[Dataset entries]
☆ ☆ ☆ ☆ ☆

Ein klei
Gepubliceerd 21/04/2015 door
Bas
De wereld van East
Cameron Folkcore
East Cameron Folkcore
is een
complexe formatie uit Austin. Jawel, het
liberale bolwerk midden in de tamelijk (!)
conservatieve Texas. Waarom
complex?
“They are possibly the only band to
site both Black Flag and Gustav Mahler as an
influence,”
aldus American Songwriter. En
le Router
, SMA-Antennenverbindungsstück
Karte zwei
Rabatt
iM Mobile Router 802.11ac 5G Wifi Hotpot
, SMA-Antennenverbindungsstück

☆ ☆ ☆ ☆ ☆

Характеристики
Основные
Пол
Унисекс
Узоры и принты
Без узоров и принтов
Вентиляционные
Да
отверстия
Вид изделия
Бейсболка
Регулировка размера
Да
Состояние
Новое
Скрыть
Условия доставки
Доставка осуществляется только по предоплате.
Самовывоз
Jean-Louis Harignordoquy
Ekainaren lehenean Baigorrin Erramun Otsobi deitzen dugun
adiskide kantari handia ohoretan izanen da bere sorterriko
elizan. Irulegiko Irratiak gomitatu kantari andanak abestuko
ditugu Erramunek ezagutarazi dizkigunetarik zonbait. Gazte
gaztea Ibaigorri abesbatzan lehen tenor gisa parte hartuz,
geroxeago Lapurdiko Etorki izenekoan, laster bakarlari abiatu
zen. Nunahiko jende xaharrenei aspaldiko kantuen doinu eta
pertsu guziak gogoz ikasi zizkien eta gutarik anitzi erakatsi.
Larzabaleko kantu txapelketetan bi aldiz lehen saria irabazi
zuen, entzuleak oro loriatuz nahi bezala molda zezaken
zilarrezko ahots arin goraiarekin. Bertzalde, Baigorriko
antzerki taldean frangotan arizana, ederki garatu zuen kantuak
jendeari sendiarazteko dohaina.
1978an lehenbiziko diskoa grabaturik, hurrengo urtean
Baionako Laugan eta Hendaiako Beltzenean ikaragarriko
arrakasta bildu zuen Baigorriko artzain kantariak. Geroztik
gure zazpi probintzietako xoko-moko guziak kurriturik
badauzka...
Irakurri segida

☆ ☆ ☆ ☆ ☆

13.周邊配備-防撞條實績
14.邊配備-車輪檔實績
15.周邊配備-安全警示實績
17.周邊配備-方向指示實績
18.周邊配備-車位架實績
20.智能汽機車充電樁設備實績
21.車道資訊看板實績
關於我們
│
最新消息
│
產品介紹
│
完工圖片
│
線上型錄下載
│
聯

☆ ☆ ☆ ☆ ☆

The problem:
Convert the lines of the rows from the line containing "Характеристики" through the line containing "Irakurri segida", both included, into a JSON list of strings with one string per line. Leave out any blank lines.

Output of the exercise:
[
  "Характеристики",
  "Основные",
  "Пол",
  "Унисекс",
  "Узоры и принты",
  "Без узоров и принтов",
  "Вентиляционные",
  "Да",
  "отверстия",
  "Вид изделия",
  "Бейсболка",
  "Регулировка размера",
  "Да",
  "Состояние",
  "Новое",
  "Скрыть",
  "Условия доставки",
  "Доставка осуществляется только по предоплате.",
  "Самовывоз",
  "Jean-Louis Harignordoquy",
  "Ekainaren lehenean Baigorrin Erramun Otsobi deitzen dugun",
  "adiskide kantari handia ohoretan izanen da bere sorterriko",
  "elizan. Irulegiko Irratiak gomitatu kantari andanak abestuko",
  "ditugu Erramunek ezagutarazi dizkigunetarik zonbait. Gazte",
  "gaztea Ibaigorri abesbatzan lehen tenor gisa parte hartuz,",
  "geroxeago Lapurdiko Etorki izenekoan, laster bakarlari abiatu",
  "zen. Nunahiko jende xaharrenei aspaldiko kantuen doinu eta",
  "pertsu guziak gogoz ikasi zizkien eta gutarik anitzi erakatsi.",
  "Larzabaleko kantu txapelketetan bi aldiz lehen saria irabazi",
  "zuen, entzuleak oro loriatuz nahi bezala molda zezaken",
  "zilarrezko ahots arin goraiarekin. Bertzalde, Baigorriko",
  "antzerki taldean frangotan arizana, ederki garatu zuen kantuak",
  "jendeari sendiarazteko dohaina.",
  "1978an lehenbiziko diskoa grabaturik, hurrengo urtean",
  "Baionako Laugan eta Hendaiako Beltzenean ikaragarriko",
  "arrakasta bildu zuen Baigorriko artzain kantariak. Geroztik",
  "gure zazpi probintzietako xoko-moko guziak kurriturik",
  "badauzka...",
  "Irakurri segida"
]